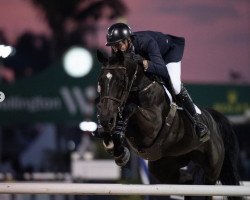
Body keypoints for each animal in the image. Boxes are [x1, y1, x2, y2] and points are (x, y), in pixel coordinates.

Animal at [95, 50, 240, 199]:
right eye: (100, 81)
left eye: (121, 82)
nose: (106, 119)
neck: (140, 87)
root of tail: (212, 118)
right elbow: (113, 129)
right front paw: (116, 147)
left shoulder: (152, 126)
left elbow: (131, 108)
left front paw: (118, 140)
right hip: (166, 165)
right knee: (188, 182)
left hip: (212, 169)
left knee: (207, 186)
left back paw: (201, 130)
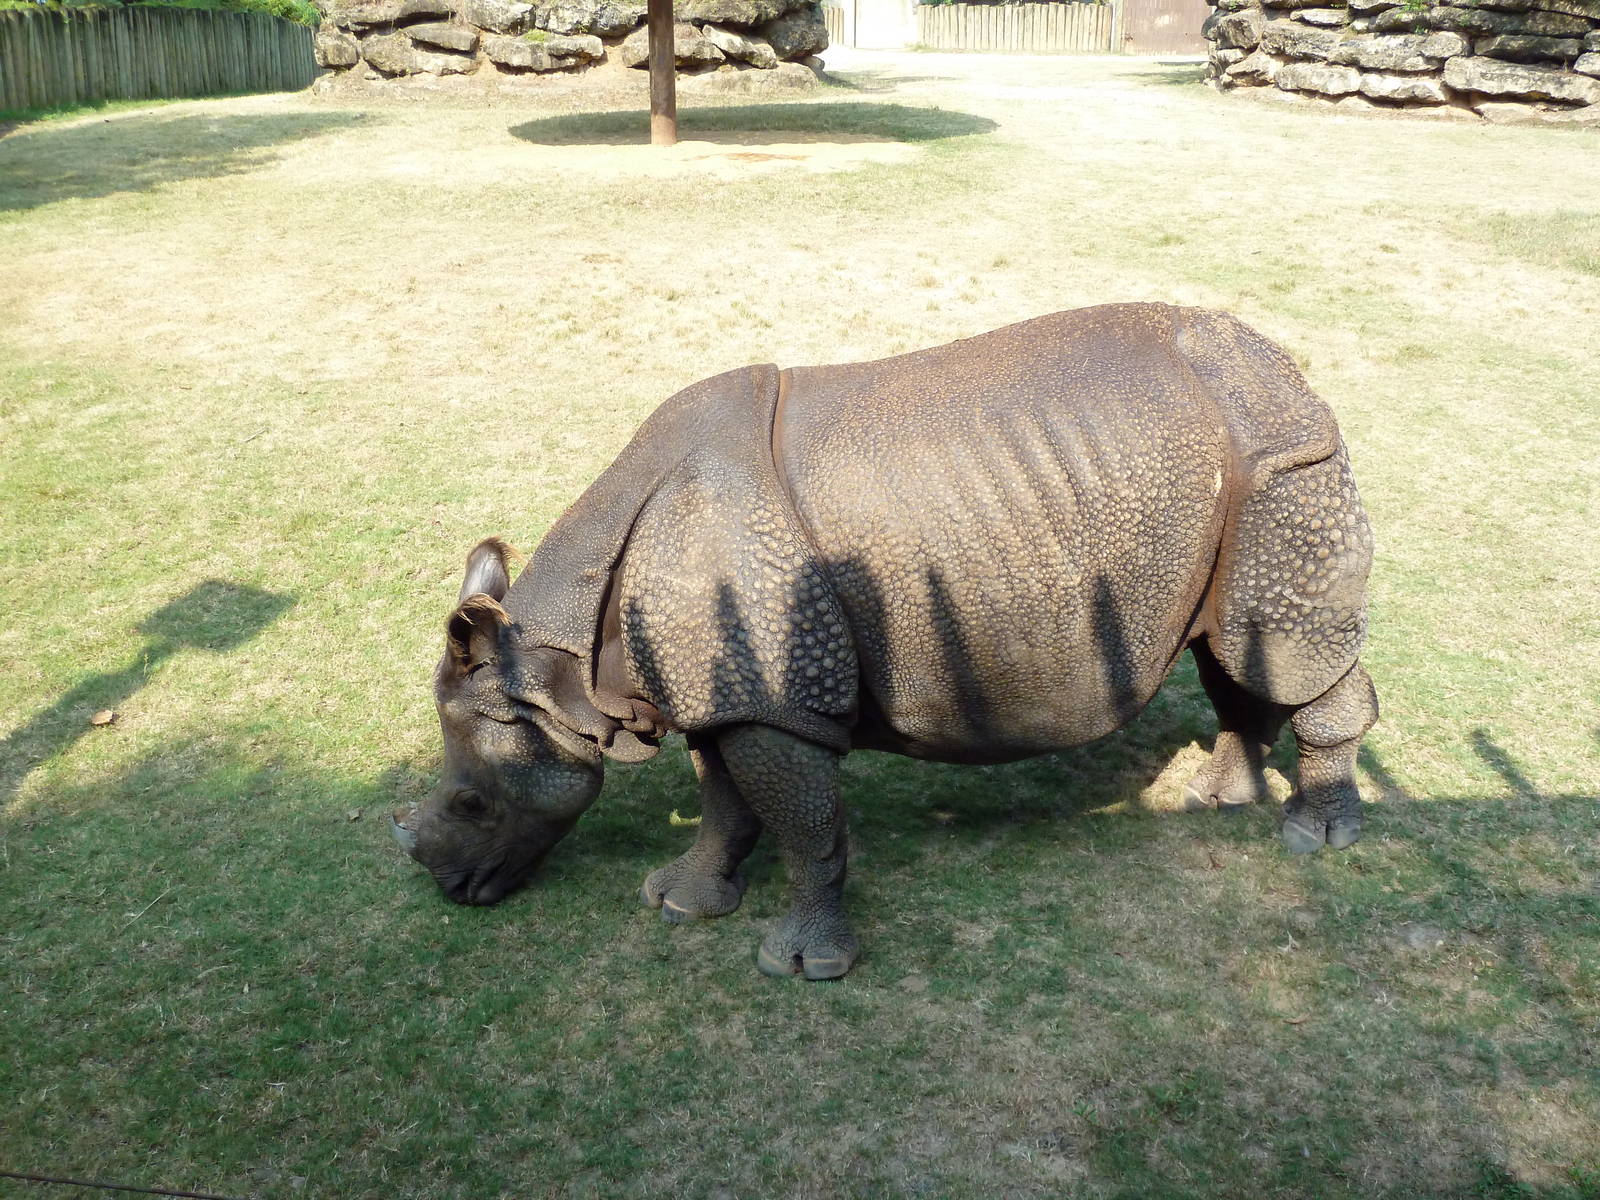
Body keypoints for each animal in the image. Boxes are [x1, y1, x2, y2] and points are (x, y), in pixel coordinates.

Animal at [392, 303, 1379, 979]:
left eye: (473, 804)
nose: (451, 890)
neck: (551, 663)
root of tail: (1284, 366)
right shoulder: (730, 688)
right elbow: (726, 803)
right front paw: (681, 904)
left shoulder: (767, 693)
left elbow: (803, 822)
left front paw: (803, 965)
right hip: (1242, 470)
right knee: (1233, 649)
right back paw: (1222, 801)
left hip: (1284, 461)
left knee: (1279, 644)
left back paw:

* * * * * * *

Repeat the entries faithfully. Any picture gets left out.

RESULT »
Body keypoints for each animal in the image. Boxes are [x1, y1, x2, y2] and points are (x, y), in pixel coordinates.

Animal at [95, 50, 240, 199]:
right eye: (100, 81)
left eye: (121, 82)
nose: (106, 119)
neck: (140, 87)
root of tail: (212, 118)
right elbow: (113, 129)
right front paw: (116, 147)
left shoulder: (152, 126)
left elbow: (131, 108)
left front paw: (118, 140)
right hip: (166, 165)
right knee: (188, 182)
left hip: (212, 169)
left knee: (207, 186)
left back paw: (201, 130)
Body keypoints for each animal in the image. Boxes are [x1, y1, x2, y2] and points are (x, y), in pixel coordinates.

Animal at [392, 303, 1379, 979]:
left eye: (473, 804)
nose: (451, 890)
neck: (551, 663)
root of tail: (1284, 366)
right shoulder: (730, 688)
right elbow: (726, 803)
right front paw: (681, 904)
left shoulder: (767, 693)
left elbow: (803, 822)
left front paw: (803, 965)
right hip: (1242, 470)
right knee: (1233, 649)
right back paw: (1222, 801)
left hip: (1284, 461)
left knee: (1279, 644)
left back paw:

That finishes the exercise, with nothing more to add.